**Problem details:**
Copy the lines starting at the one containing "name author: Schrenk" and ending with the last line of the items, swapping "elevation" for "altitude" and leaving everything else unchanged. Omit the pictures from your copy.

Extracted data entries:
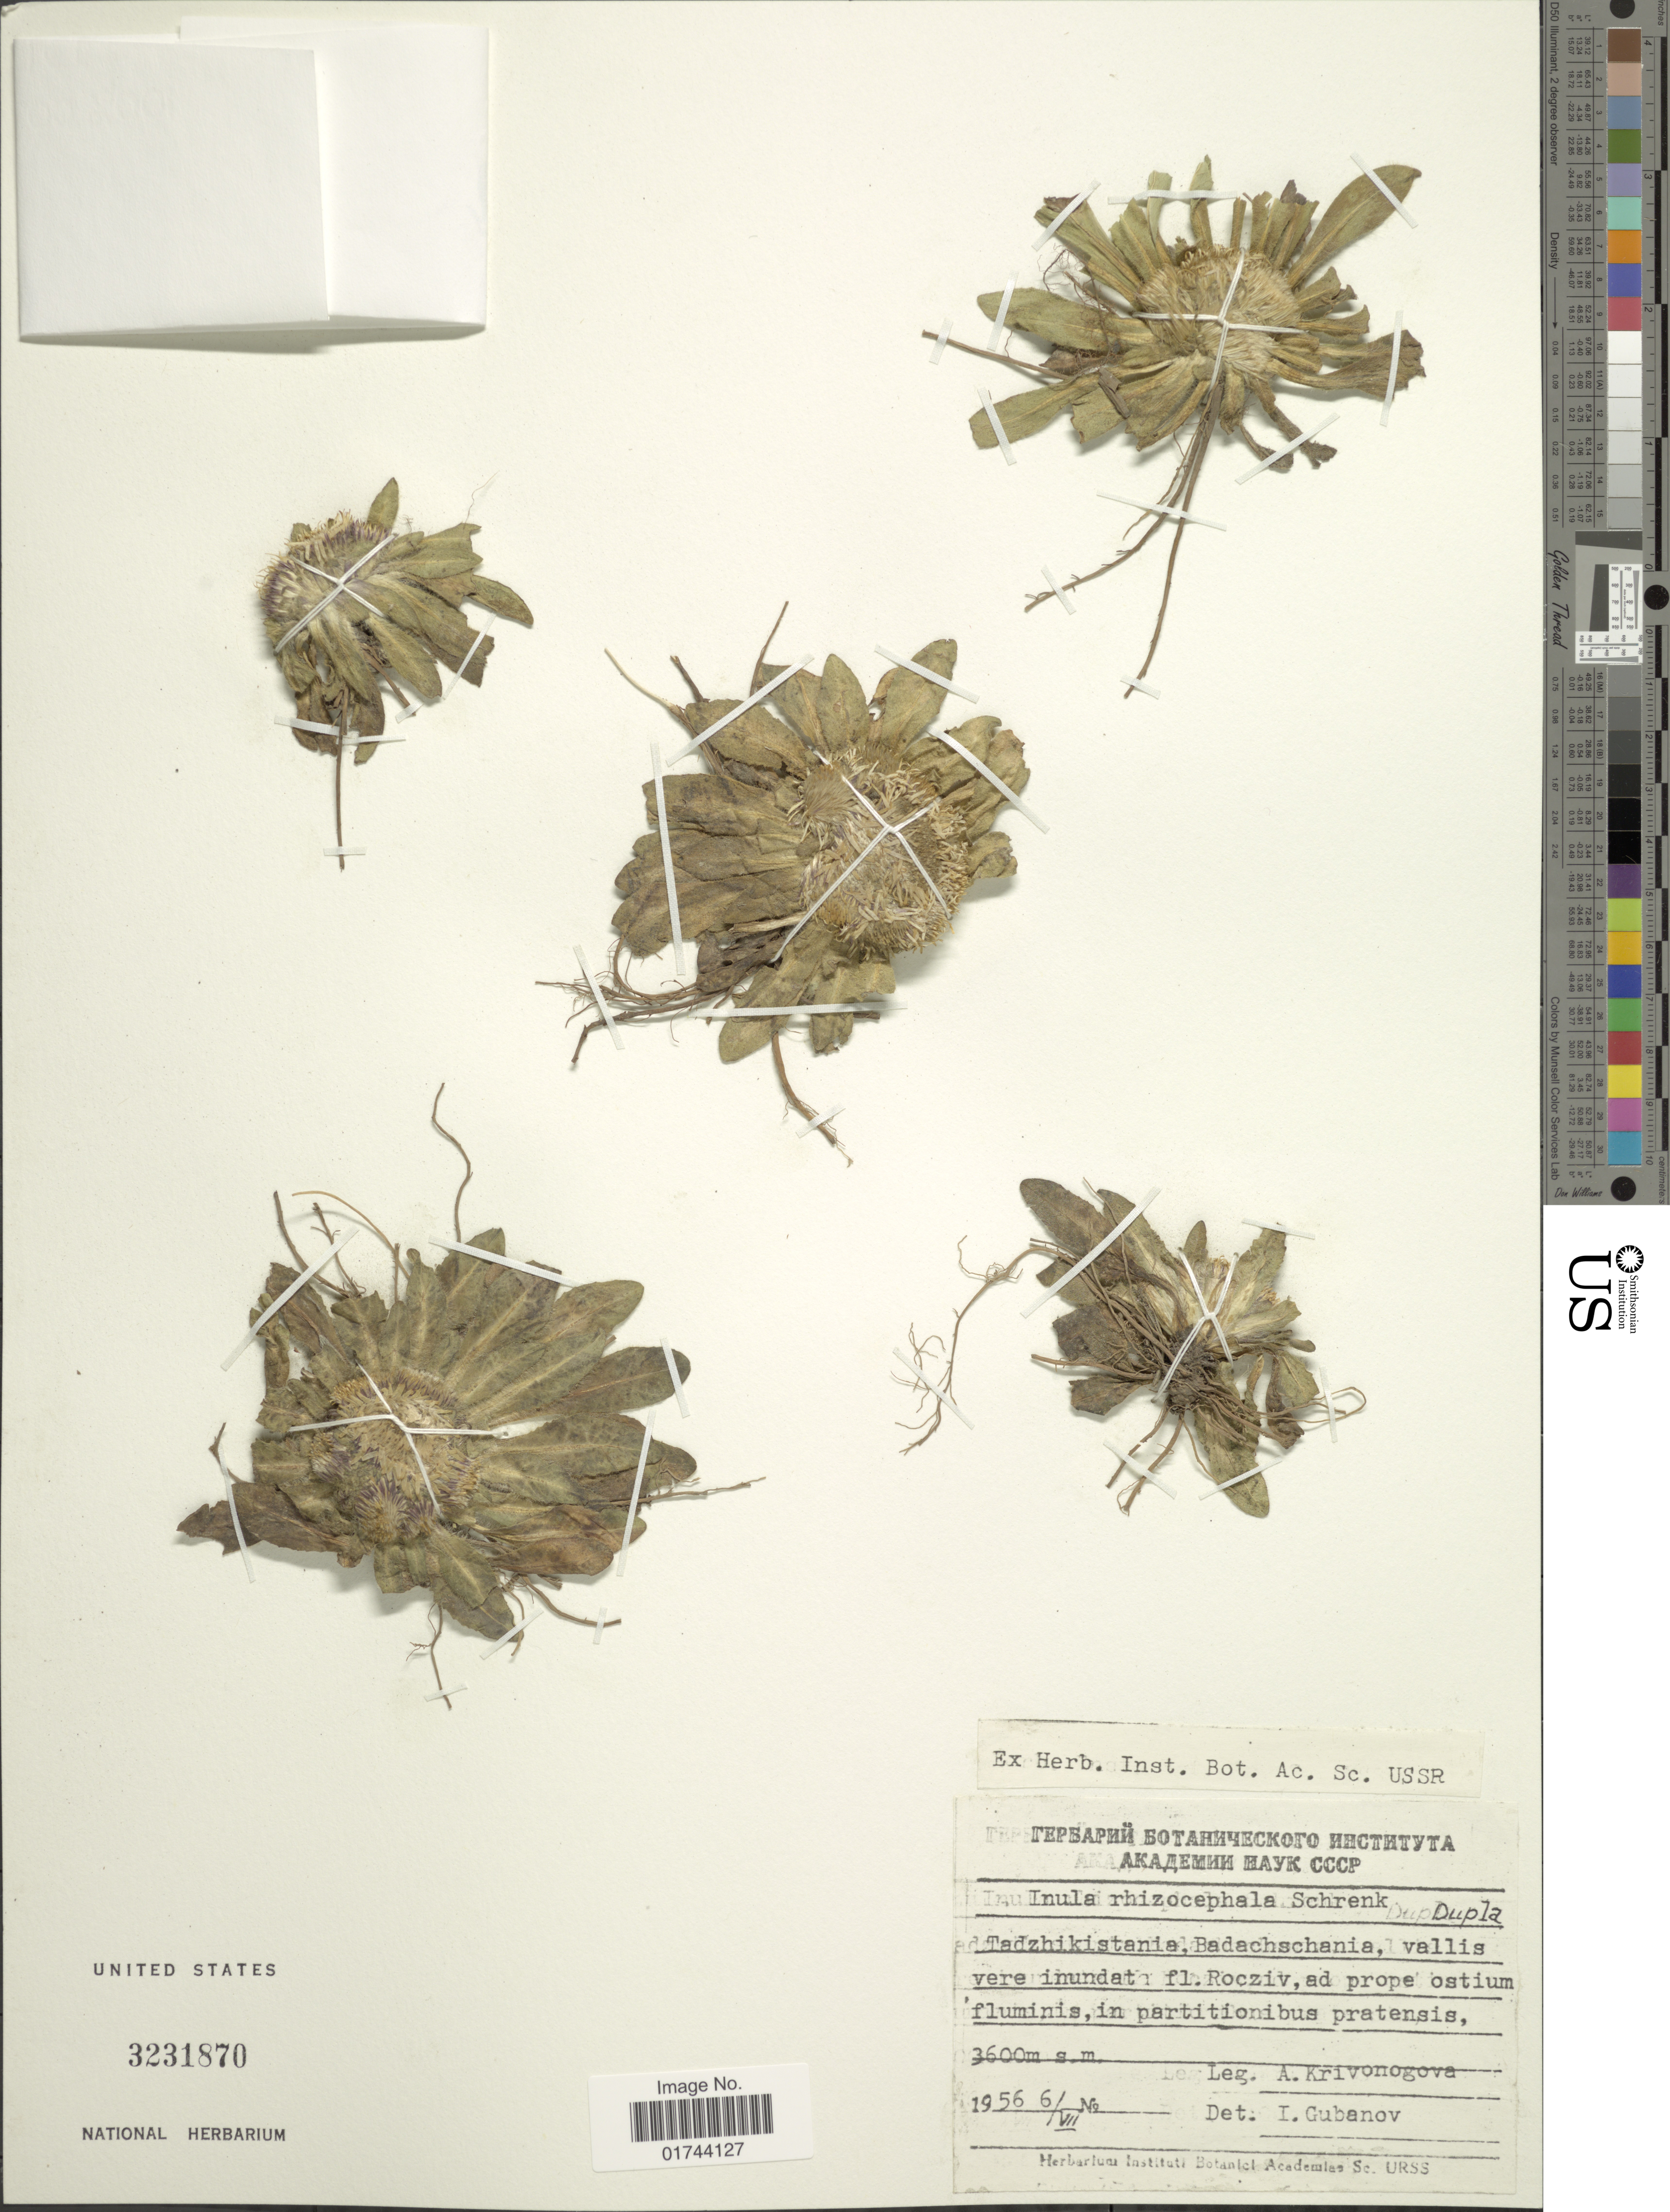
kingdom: Plantae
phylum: Tracheophyta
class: Magnoliopsida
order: Asterales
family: Asteraceae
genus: Inula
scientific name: Inula rhizocephala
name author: Schrenk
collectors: A. Krivonogova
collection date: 1956-07-06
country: Tajikistan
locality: Tadzhikistanie, Badachschania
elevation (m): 3600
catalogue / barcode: US 3231870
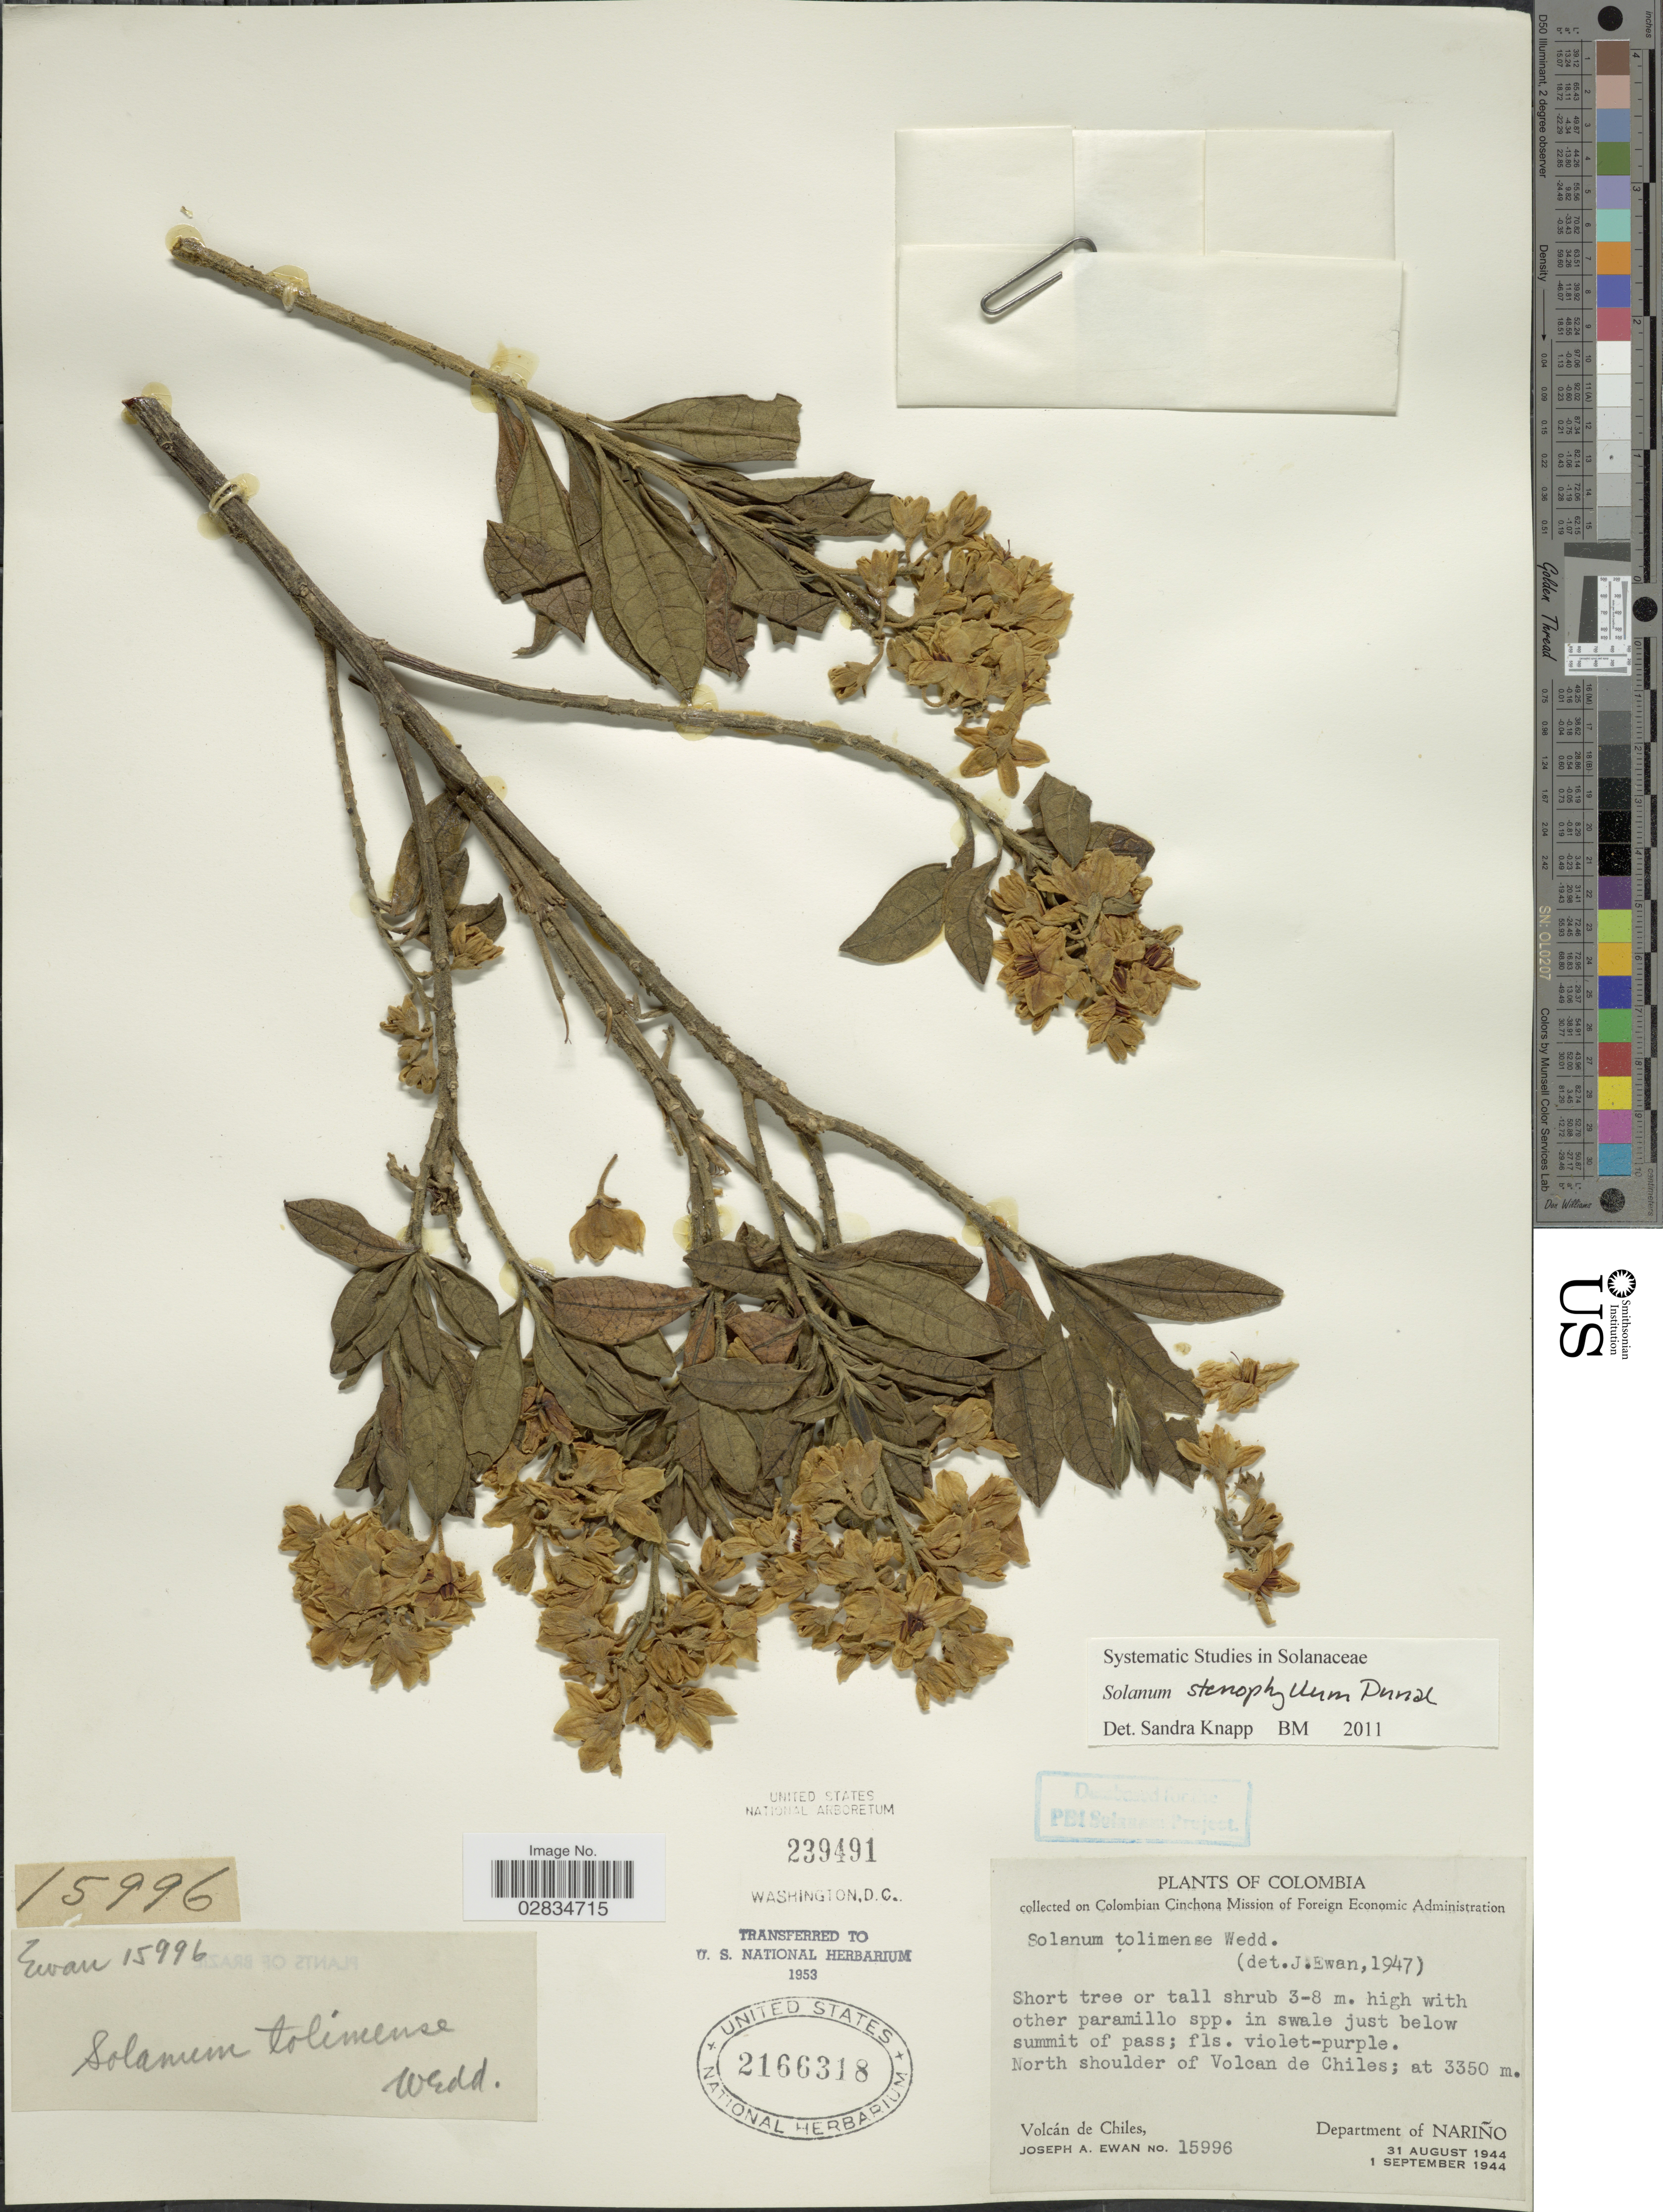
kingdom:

**Expected answer:**
name author: Schrenk
collectors: A. Krivonogova
collection date: 1956-07-06
country: Tajikistan
locality: Tadzhikistanie, Badachschania
altitude (m): 3600
catalogue / barcode: US 3231870
kingdom:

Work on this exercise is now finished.